§ **How to complete this task**:
Where does the word "their" show up in the data? Please find each such line and copy it.

*** Opening of Provided material ***

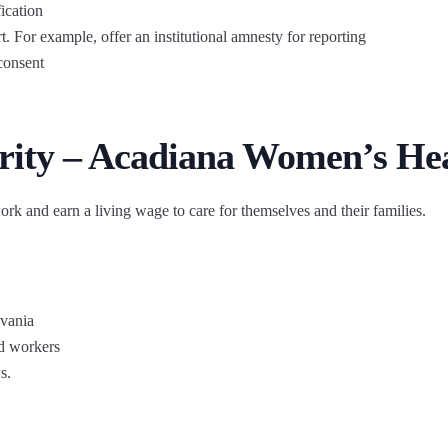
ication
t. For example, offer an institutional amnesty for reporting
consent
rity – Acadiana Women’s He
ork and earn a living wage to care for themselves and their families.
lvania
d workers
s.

*** Close of Provided material ***
*** Opening of Provided material ***

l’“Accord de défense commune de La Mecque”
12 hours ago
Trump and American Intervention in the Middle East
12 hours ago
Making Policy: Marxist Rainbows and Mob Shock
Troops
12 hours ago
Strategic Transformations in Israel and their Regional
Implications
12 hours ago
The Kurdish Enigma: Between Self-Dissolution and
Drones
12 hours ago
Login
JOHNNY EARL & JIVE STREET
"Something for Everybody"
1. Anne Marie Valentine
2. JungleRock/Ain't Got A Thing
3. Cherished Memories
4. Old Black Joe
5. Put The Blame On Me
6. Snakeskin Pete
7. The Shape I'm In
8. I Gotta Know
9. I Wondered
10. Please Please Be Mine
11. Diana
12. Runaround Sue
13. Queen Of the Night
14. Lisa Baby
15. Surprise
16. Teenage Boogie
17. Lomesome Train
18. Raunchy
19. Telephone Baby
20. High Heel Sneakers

*** Close of Provided material ***

§ **Exercise output**:
ork and earn a living wage to care for themselves and their families.
Strategic Transformations in Israel and their Regional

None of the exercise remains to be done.